● **Problem requirements**: A word-for-word copy of the entries, with images excluded, is the expected answer.

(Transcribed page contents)

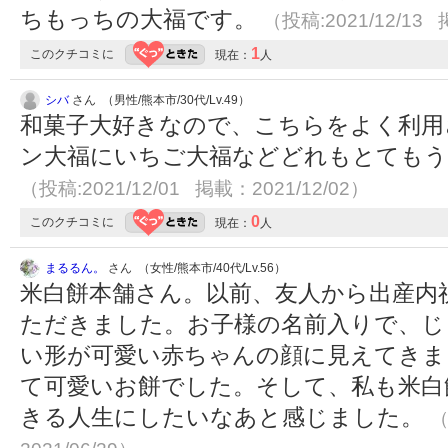
ちもっちの大福です。
（投稿:2021/12/13 
1
このクチコミに
現在：
人
シバ
さん （男性/熊本市/30代/Lv.49）
和菓子大好きなので、こちらをよく利用
ン大福にいちご大福などどれもとてもう
（投稿:2021/12/01 掲載：2021/12/02）
0
このクチコミに
現在：
人
まるるん。
さん （女性/熊本市/40代/Lv.56）
米白餅本舗さん。以前、友人から出産内
ただきました。お子様の名前入りで、じ
い形が可愛い赤ちゃんの顔に見えてきま
て可愛いお餅でした。そして、私も米白
きる人生にしたいなあと感じました。
（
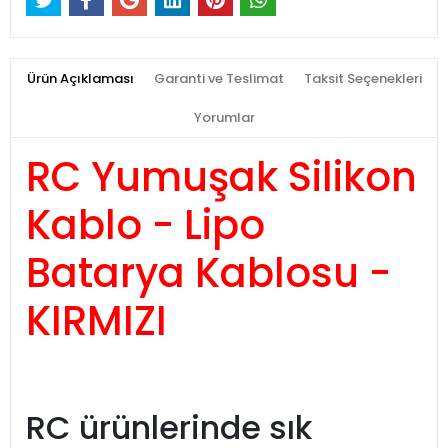
Ürün Açıklaması
Garanti ve Teslimat
Taksit Seçenekleri
Yorumlar
RC Yumuşak Silikon
Kablo - Lipo
Batarya Kablosu -
KIRMIZI
RC ürünlerinde sık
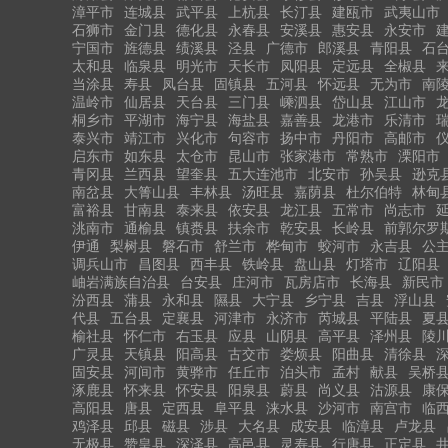
漳平市
连城县
武平县
上杭县
长汀县
建瓯市
武夷山市
石狮市
金门县
德化县
永春县
安溪县
惠安县
永安市
宁国市
旌德县
绩溪县
泾县
广德市
郎溪县
青阳县
石
太和县
临泉县
明光市
天长市
凤阳县
定远县
全椒县
当涂县
寿县
凤台县
固镇县
五河县
怀远县
无为市
南
温岭市
仙居县
天台县
三门县
嵊泗县
岱山县
江山市
桐乡市
平湖市
海宁县
海盐县
嘉善县
龙港市
乐清市
泰兴市
靖江市
兴化市
句容市
扬中市
丹阳市
高邮市
启东市
如东县
太仓市
昆山市
张家港市
常熟市
溧阳市
青冈县
兰西县
望奎县
五大连池市
北安市
孙吴县
逊克
南岔县
大箐山县
丰林县
汤旺县
嘉荫县
杜尔伯特
林甸
富裕县
甘南县
泰来县
依安县
龙江县
五常市
尚志市
洮南市
通榆县
镇赉县
扶余市
乾安县
长岭县
前郭尔罗
伊通
梨树县
磐石市
舒兰市
桦甸市
蛟河市
永吉县
公
调兵山市
昌图县
西丰县
铁岭县
盘山县
灯塔市
辽阳县
岫岩满族自治县
台安县
庄河市
瓦房店市
长海县
新民市
汾西县
蒲县
永和县
隰县
大宁县
乡宁县
吉县
浮山县
代县
五台县
定襄县
河津市
永济市
芮城县
平陆县
夏
榆社县
怀仁市
右玉县
应县
山阴县
高平县
泽州县
陵
广灵县
天镇县
阳高县
古交市
娄烦县
阳曲县
清徐县
固安县
河间市
黄骅市
任丘市
泊头市
孟村
献县
吴桥
涿鹿县
怀来县
怀安县
阳泉县
蔚县
尚义县
沽源县
康
高阳县
唐县
定西县
阜平县
涞水县
沙河市
南宫市
临
鸡泽县
邱县
磁县
涉县
大名县
成安县
临漳县
卢龙县
无极县
赞皇县
深泽县
高邑县
灵寿县
行唐县
正定县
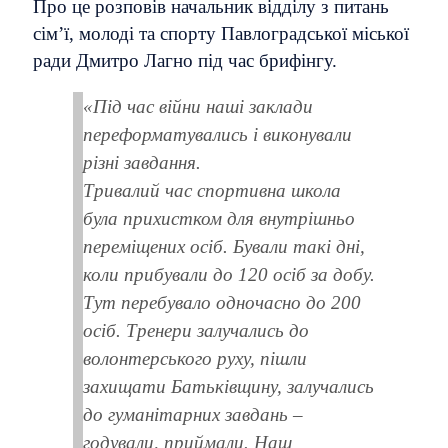
Про це розповів начальник відділу з питань
сім’ї, молоді та спорту Павлоградської міської
ради Дмитро Лагно під час брифінгу.
«Під час війни наші заклади
переформатувались і виконували
різні завдання.
Тривалий час спортивна школа
була прихистком для внутрішньо
переміщених осіб. Бували такі дні,
коли прибували до 120 осіб за добу.
Тут перебувало одночасно до 200
осіб. Тренери залучались до
волонтерського руху, пішли
захищати Батьківщину, залучались
до гуманітарних завдань –
годували, приймали. Наш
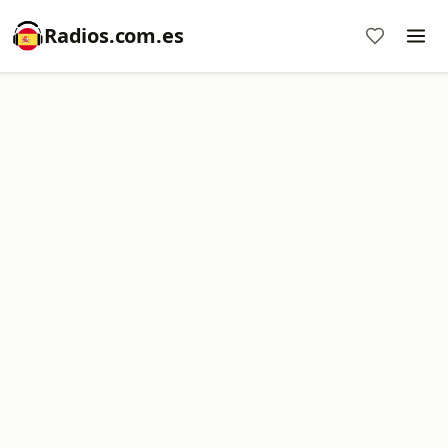
Radios.com.es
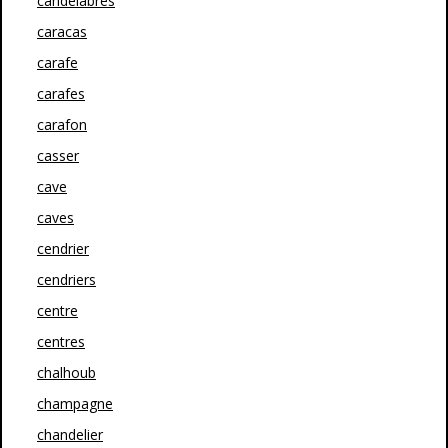
candelabres
caracas
carafe
carafes
carafon
casser
cave
caves
cendrier
cendriers
centre
centres
chalhoub
champagne
chandelier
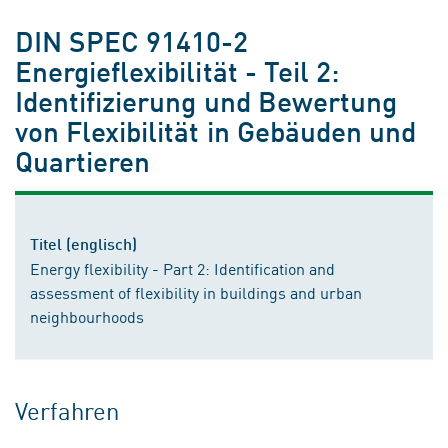
DIN SPEC 91410-2
Energieflexibilität - Teil 2:
Identifizierung und Bewertung
von Flexibilität in Gebäuden und
Quartieren
Titel (englisch)
Energy flexibility - Part 2: Identification and
assessment of flexibility in buildings and urban
neighbourhoods
Verfahren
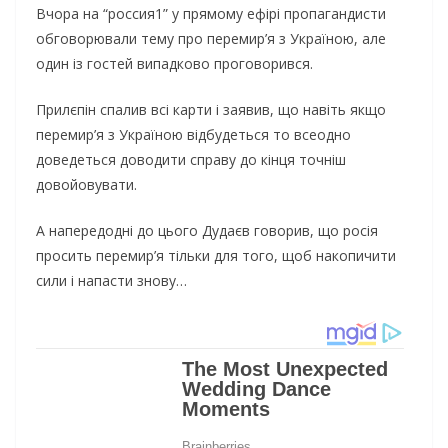
Вчора на “россия1” у прямому ефірі пропагандисти
обговорювали тему про перемир’я з Україною, але
один із гостей випадково проговорився.
Прилєпін спалив всі карти і заявив, що навіть якщо
перемир’я з Україною відбудеться то всеодно
доведеться доводити справу до кінця точніш
довойовувати.
А напередодні до цього Дудаєв говорив, що росія
просить перемир’я тільки для того, щоб накопичити
сили і напасти знову…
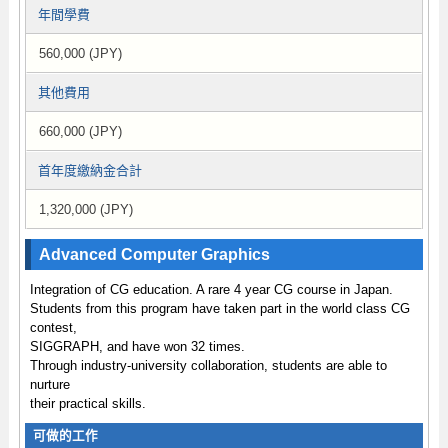
年間學費
560,000 (JPY)
其他費用
660,000 (JPY)
首年度繳納金合計
1,320,000 (JPY)
Advanced Computer Graphics
Integration of CG education. A rare 4 year CG course in Japan.
Students from this program have taken part in the world class CG
contest,
SIGGRAPH, and have won 32 times.
Through industry-university collaboration, students are able to
nurture
their practical skills.
可做的工作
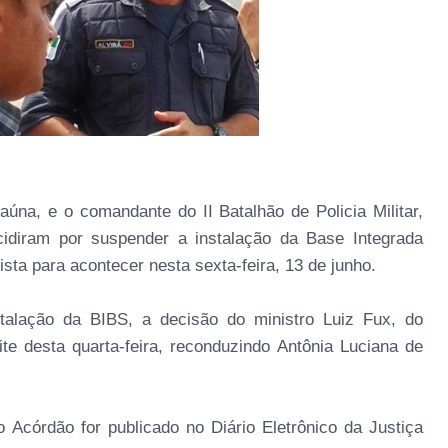
raúna, e o comandante do II Batalhão de Policia Militar,
idiram por suspender a instalação da Base Integrada
sta para acontecer nesta sexta-feira, 13 de junho.
alação da BIBS, a decisão do ministro Luiz Fux, do
oite desta quarta-feira, reconduzindo Antônia Luciana de
 Acórdão for publicado no Diário Eletrônico da Justiça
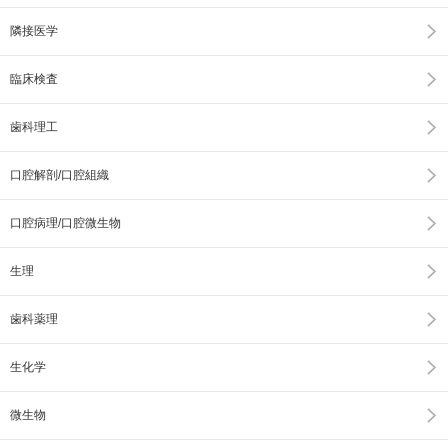
隣接医学
臨床検査
歯科理工
口腔解剖/口腔組織
口腔病理/口腔微生物
生理
歯科薬理
生化学
微生物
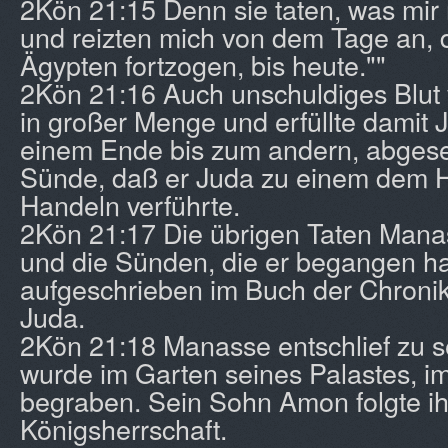
2Kön 21:15 Denn sie taten, was mir 
und reizten mich von dem Tage an, d
Ägypten fortzogen, bis heute.""
2Kön 21:16 Auch unschuldiges Blu
in großer Menge und erfüllte damit
einem Ende bis zum andern, abges
Sünde, daß er Juda zu einem dem H
Handeln verführte.
2Kön 21:17 Die übrigen Taten Mana
und die Sünden, die er begangen ha
aufgeschrieben im Buch der Chroni
Juda.
2Kön 21:18 Manasse entschlief zu s
wurde im Garten seines Palastes, i
begraben. Sein Sohn Amon folgte ih
Königsherrschaft.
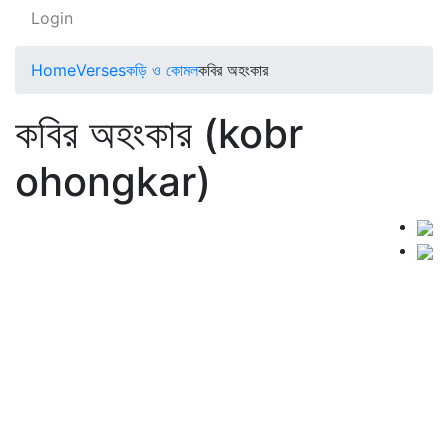
Login
Home
Verses
কড়ি ও কোমল
কবির অহংকার
কবির অহংকার (kobr
ohongkar)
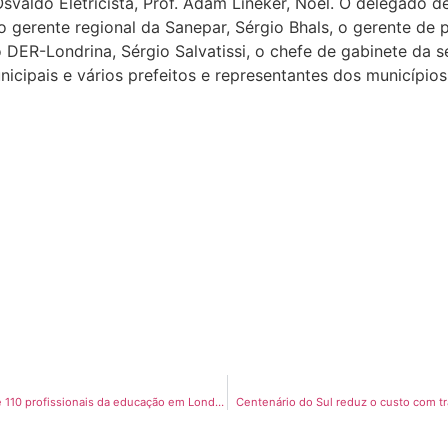
valdo Eletricista, Prof. Adam Lineker, Noel. O delegado de P
 o gerente regional da Sanepar, Sérgio Bhals, o gerente de 
DER-Londrina, Sérgio Salvatissi, o chefe de gabinete da se
unicipais e vários prefeitos e representantes dos município
Curso sobre o PAR reúne 110 profissionais da educação em Londrina
Centenário do Sul reduz o custo com tr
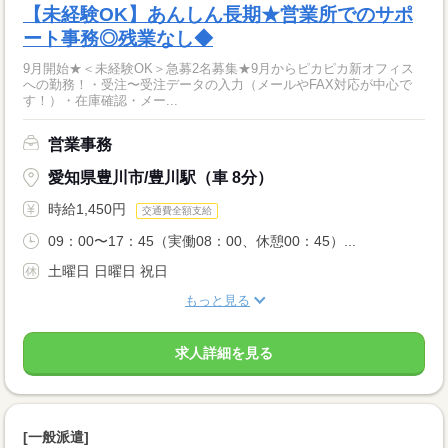
【未経験OK】あんしん長期★営業所でのサポ
ート事務◎残業なし◆
9月開始★＜未経験OK＞急募2名募集★9月からピカピカ新オフィス
への勤務！・受注〜受注データの入力（メールやFAX対応が中心で
す！）・在庫確認・メー...
営業事務
愛知県豊川市/豊川駅（車 8分）
時給1,450円
交通費全額支給
09：00〜17：45（実働08：00、休憩00：45）...
土曜日 日曜日 祝日
もっと見る
求人詳細を見る
[一般派遣]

● **Answer to the exercise**:
ちもっちの大福です。
（投稿:2021/12/13 
1
このクチコミに
現在：
人
シバ
さん （男性/熊本市/30代/Lv.49）
和菓子大好きなので、こちらをよく利用
ン大福にいちご大福などどれもとてもう
（投稿:2021/12/01 掲載：2021/12/02）
0
このクチコミに
現在：
人
まるるん。
さん （女性/熊本市/40代/Lv.56）
米白餅本舗さん。以前、友人から出産内
ただきました。お子様の名前入りで、じ
い形が可愛い赤ちゃんの顔に見えてきま
て可愛いお餅でした。そして、私も米白
きる人生にしたいなあと感じました。
（
Ürün Açıklaması
Garanti ve Teslimat
Taksit Seçenekleri
Yorumlar
RC Yumuşak Silikon
Kablo - Lipo
Batarya Kablosu -
KIRMIZI
RC ürünlerinde sık
漳平市
连城县
武平县
上杭县
长汀县
建瓯市
武夷山市
石狮市
金门县
德化县
永春县
安溪县
惠安县
永安市
宁国市
旌德县
绩溪县
泾县
广德市
郎溪县
青阳县
石
太和县
临泉县
明光市
天长市
凤阳县
定远县
全椒县
当涂县
寿县
凤台县
固镇县
五河县
怀远县
无为市
南
温岭市
仙居县
天台县
三门县
嵊泗县
岱山县
江山市
桐乡市
平湖市
海宁县
海盐县
嘉善县
龙港市
乐清市
泰兴市
靖江市
兴化市
句容市
扬中市
丹阳市
高邮市
启东市
如东县
太仓市
昆山市
张家港市
常熟市
溧阳市
青冈县
兰西县
望奎县
五大连池市
北安市
孙吴县
逊克
南岔县
大箐山县
丰林县
汤旺县
嘉荫县
杜尔伯特
林甸
富裕县
甘南县
泰来县
依安县
龙江县
五常市
尚志市
洮南市
通榆县
镇赉县
扶余市
乾安县
长岭县
前郭尔罗
伊通
梨树县
磐石市
舒兰市
桦甸市
蛟河市
永吉县
公
调兵山市
昌图县
西丰县
铁岭县
盘山县
灯塔市
辽阳县
岫岩满族自治县
台安县
庄河市
瓦房店市
长海县
新民市
汾西县
蒲县
永和县
隰县
大宁县
乡宁县
吉县
浮山县
代县
五台县
定襄县
河津市
永济市
芮城县
平陆县
夏
榆社县
怀仁市
右玉县
应县
山阴县
高平县
泽州县
陵
广灵县
天镇县
阳高县
古交市
娄烦县
阳曲县
清徐县
固安县
河间市
黄骅市
任丘市
泊头市
孟村
献县
吴桥
涿鹿县
怀来县
怀安县
阳泉县
蔚县
尚义县
沽源县
康
高阳县
唐县
定西县
阜平县
涞水县
沙河市
南宫市
临
鸡泽县
邱县
磁县
涉县
大名县
成安县
临漳县
卢龙县
无极县
赞皇县
深泽县
高邑县
灵寿县
行唐县
正定县
Про це розповів начальник відділу з питань
сім’ї, молоді та спорту Павлоградської міської
ради Дмитро Лагно під час брифінгу.
«Під час війни наші заклади
переформатувались і виконували
різні завдання.
Тривалий час спортивна школа
була прихистком для внутрішньо
переміщених осіб. Бували такі дні,
коли прибували до 120 осіб за добу.
Тут перебувало одночасно до 200
осіб. Тренери залучались до
волонтерського руху, пішли
захищати Батьківщину, залучались
до гуманітарних завдань –
годували, приймали. Наш
Radios.com.es
candelabres
caracas
carafe
carafes
carafon
casser
cave
caves
cendrier
cendriers
centre
centres
chalhoub
champagne
chandelier
DIN SPEC 91410-2
Energieflexibilität - Teil 2:
Identifizierung und Bewertung
von Flexibilität in Gebäuden und
Quartieren
Titel (englisch)
Energy flexibility - Part 2: Identification and
assessment of flexibility in buildings and urban
neighbourhoods
Verfahren
Вчора на “россия1” у прямому ефірі пропагандисти
обговорювали тему про перемир’я з Україною, але
один із гостей випадково проговорився.
Прилєпін спалив всі карти і заявив, що навіть якщо
перемир’я з Україною відбудеться то всеодно
доведеться доводити справу до кінця точніш
довойовувати.
А напередодні до цього Дудаєв говорив, що росія
просить перемир’я тільки для того, щоб накопичити
сили і напасти знову…
年間學費
560,000 (JPY)
其他費用
660,000 (JPY)
首年度繳納金合計
1,320,000 (JPY)
Advanced Computer Graphics
Integration of CG education. A rare 4 year CG course in Japan.
Students from this program have taken part in the world class CG
contest,
SIGGRAPH, and have won 32 times.
Through industry-university collaboration, students are able to
nurture
their practical skills.
可做的工作
raúna, e o comandante do II Batalhão de Policia Militar,
idiram por suspender a instalação da Base Integrada
sta para acontecer nesta sexta-feira, 13 de junho.
alação da BIBS, a decisão do ministro Luiz Fux, do
oite desta quarta-feira, reconduzindo Antônia Luciana de
 Acórdão for publicado no Diário Eletrônico da Justiça
隣接医学
臨床検査
歯科理工
口腔解剖/口腔組織
口腔病理/口腔微生物
生理
歯科薬理
生化学
微生物
2Kön 21:15 Denn sie taten, was mir 
und reizten mich von dem Tage an, d
Ägypten fortzogen, bis heute.""
2Kön 21:16 Auch unschuldiges Blu
in großer Menge und erfüllte damit
einem Ende bis zum andern, abges
Sünde, daß er Juda zu einem dem H
Handeln verführte.
2Kön 21:17 Die übrigen Taten Mana
und die Sünden, die er begangen ha
aufgeschrieben im Buch der Chroni
Juda.
2Kön 21:18 Manasse entschlief zu s
wurde im Garten seines Palastes, i
begraben. Sein Sohn Amon folgte ih
Königsherrschaft.
Login
Home
Verses
কড়ি ও কোমল
কবির অহংকার
কবির অহংকার (kobr
ohongkar)
valdo Eletricista, Prof. Adam Lineker, Noel. O delegado de P
 o gerente regional da Sanepar, Sérgio Bhals, o gerente de 
DER-Londrina, Sérgio Salvatissi, o chefe de gabinete da se
unicipais e vários prefeitos e representantes dos município
Curso sobre o PAR reúne 110 profissionais da educação em Londrina
Centenário do Sul reduz o custo com tr
【未経験OK】あんしん長期★営業所でのサポ
ート事務◎残業なし◆
9月開始★＜未経験OK＞急募2名募集★9月からピカピカ新オフィス
への勤務！・受注〜受注データの入力（メールやFAX対応が中心で
す！）・在庫確認・メー...
営業事務
愛知県豊川市/豊川駅（車 8分）
時給1,450円
交通費全額支給
09：00〜17：45（実働08：00、休憩00：45）...
土曜日 日曜日 祝日
もっと見る
求人詳細を見る
[一般派遣]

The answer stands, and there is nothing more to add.